Postby Spet0789 » October 18th, 2019, 1:34 pm

ReallyVeryFoolish wrote:
Spet0789 wrote:
SKYSHIP wrote:SB - The RGL article (27th Sept. MoneyWeek) is a far better researched article than the positive, but over-simplistic and inaccurate piece in The Mail a couple of days earlier.

A very brief extract & a key para IMO:

"The best opportunities, CEO Stephen Inglis believes, are in offices, where capital values of GBP129/sq ft compare with replacement cost of GBP185-200. Rental growth of 5.2% in H1'19 from 39 new lettings was most marked in the office portfolio, where RGL is seeing growth for the first time in 12yrs. Moreover, returns since 2016 have been higher in regional cities than in London; and Inglis expects that to continue. Supply of office space in the regions is at a 12yr low."

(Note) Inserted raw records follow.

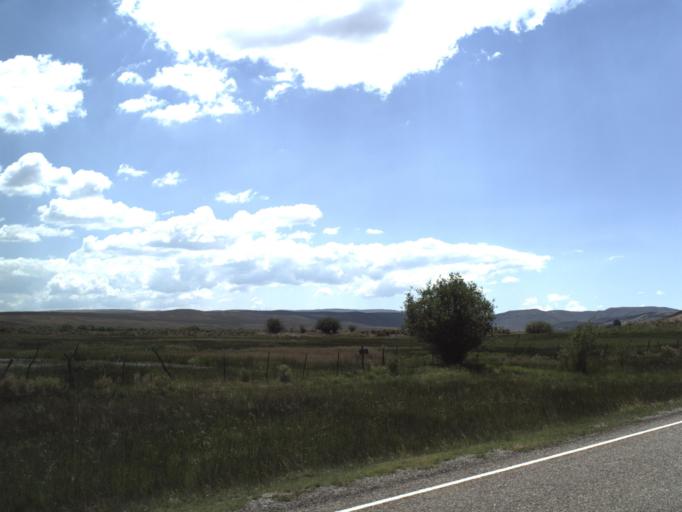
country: US
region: Utah
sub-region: Rich County
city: Randolph
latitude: 41.5241
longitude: -111.1762
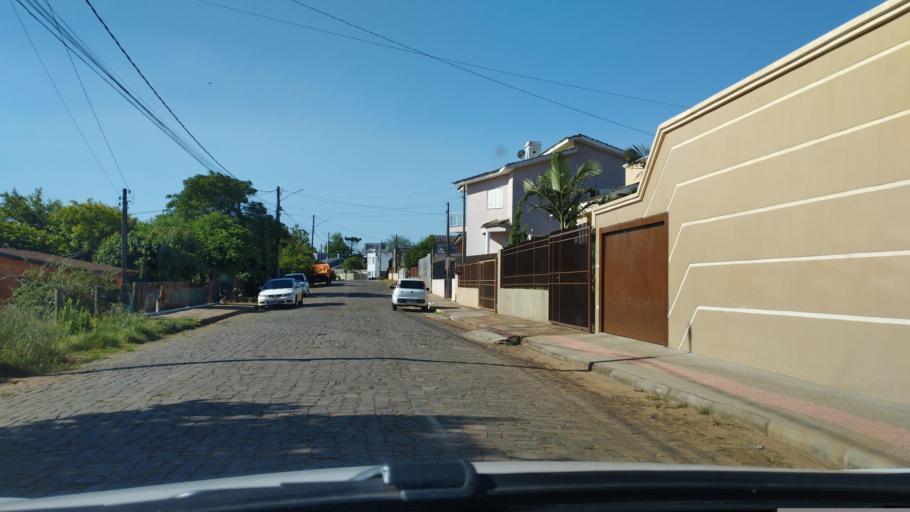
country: BR
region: Rio Grande do Sul
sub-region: Tupancireta
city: Tupancireta
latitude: -29.0843
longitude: -53.8383
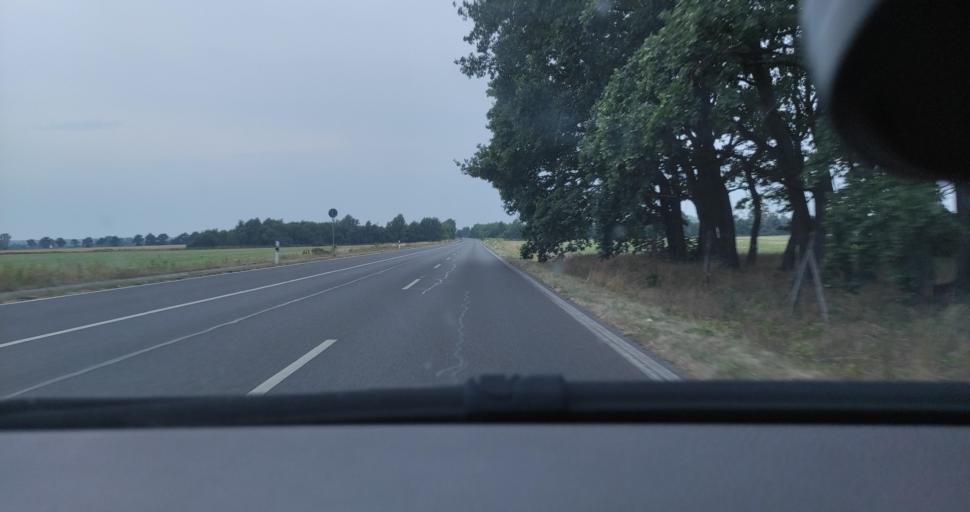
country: DE
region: Brandenburg
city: Forst
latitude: 51.7672
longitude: 14.6441
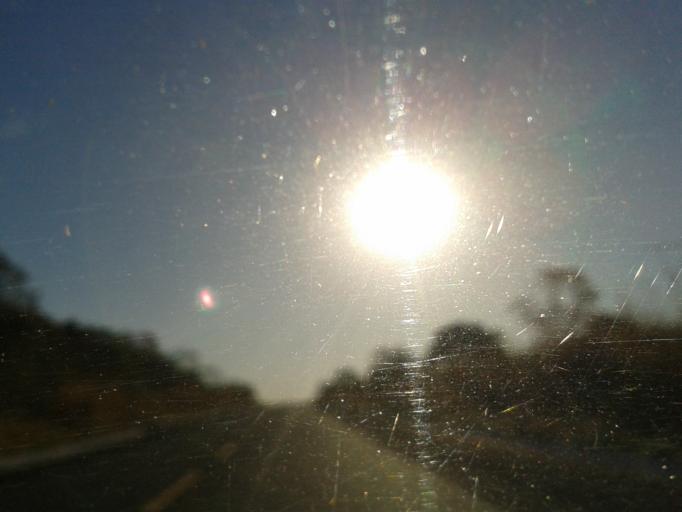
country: BR
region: Minas Gerais
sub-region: Santa Vitoria
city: Santa Vitoria
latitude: -19.1245
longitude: -50.2796
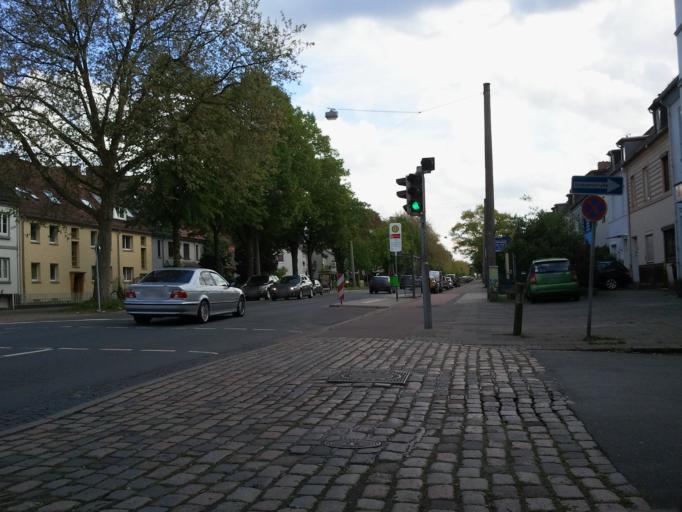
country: DE
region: Lower Saxony
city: Ritterhude
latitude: 53.1302
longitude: 8.7425
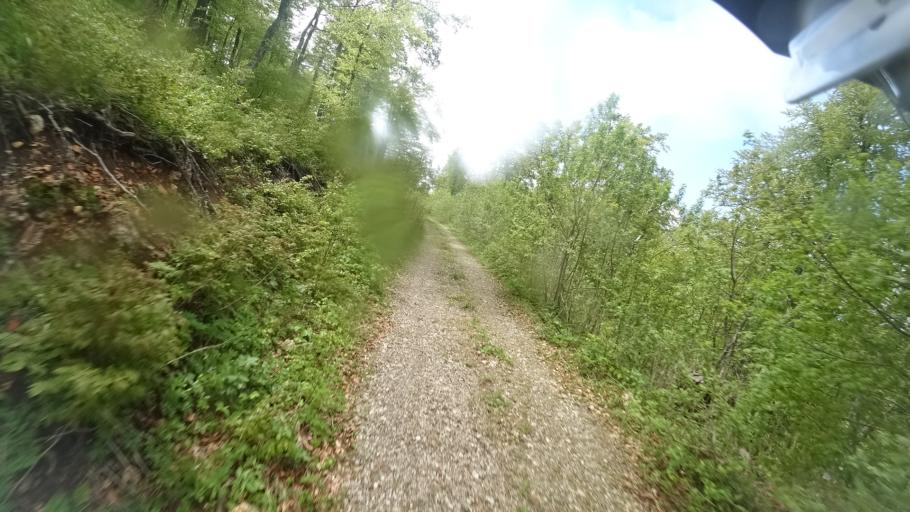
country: BA
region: Federation of Bosnia and Herzegovina
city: Orasac
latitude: 44.5763
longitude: 15.8728
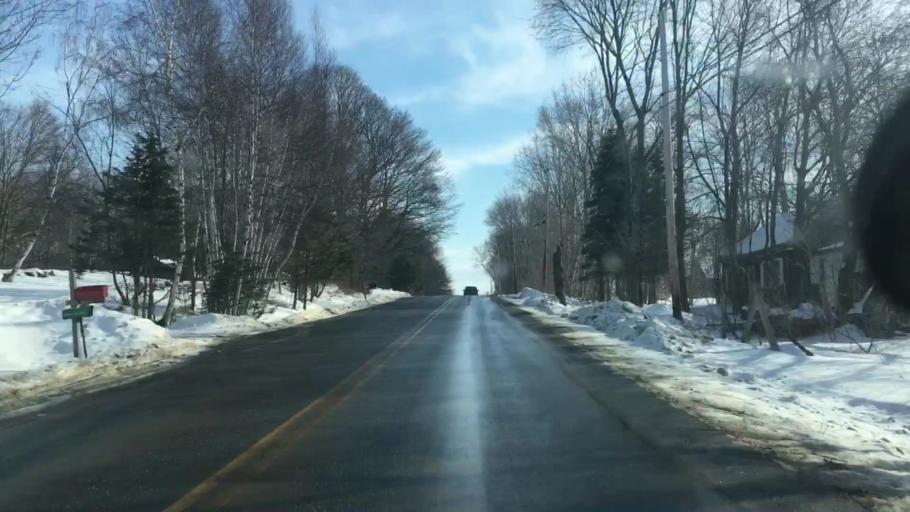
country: US
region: Maine
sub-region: Penobscot County
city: Bangor
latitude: 44.8493
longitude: -68.8408
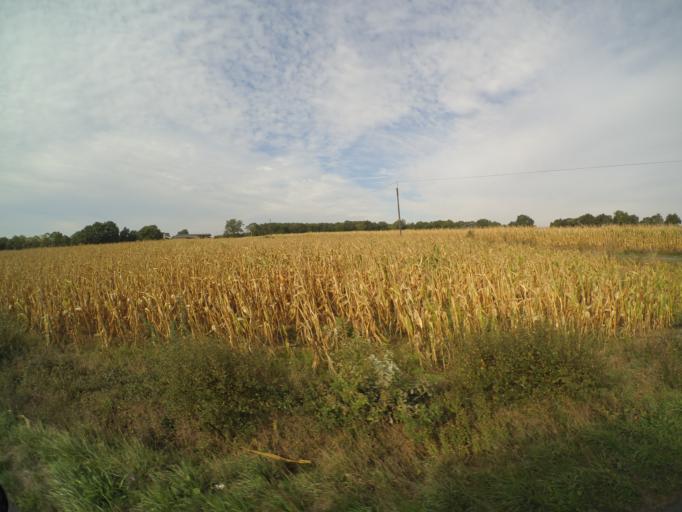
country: FR
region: Pays de la Loire
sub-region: Departement de Maine-et-Loire
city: Villedieu-la-Blouere
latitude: 47.1708
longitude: -1.0469
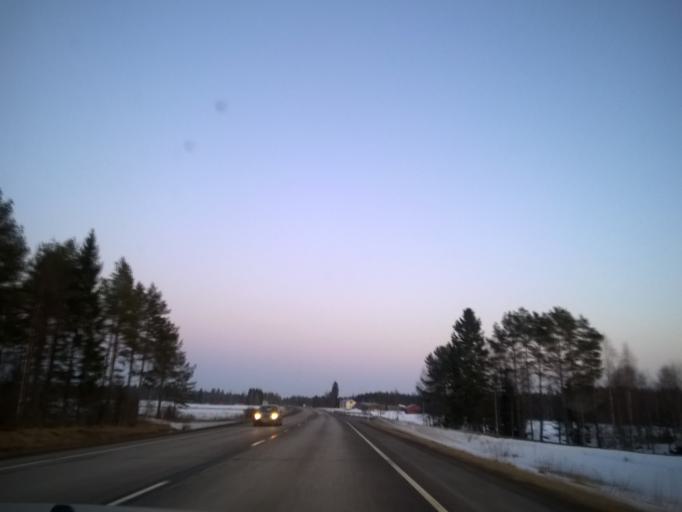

Is replacement cost all that relevant?

If RGL owned a skyscraper office block built in the Outer Hebrides, it would cost a fortune to rebuild but if none of the sheep farmers want to rent the office space, it’s not worth much.

Taking the above example, I think it's important to recognise that RGL don't have a sky scraper office block out there. Because it is a very well run property company. The day that RGL decide they are going to do something like that, then that's the day I sell my overweight holding of RGL shares. (I am confident they won't do that, so I'll hold).


Err.... obviously not. There are no skyscrapers in the Outer Hebrides.

My point (which you seem to have missed) is that it may not be relevant how much a given property would cost to replace if no one wants to rent it.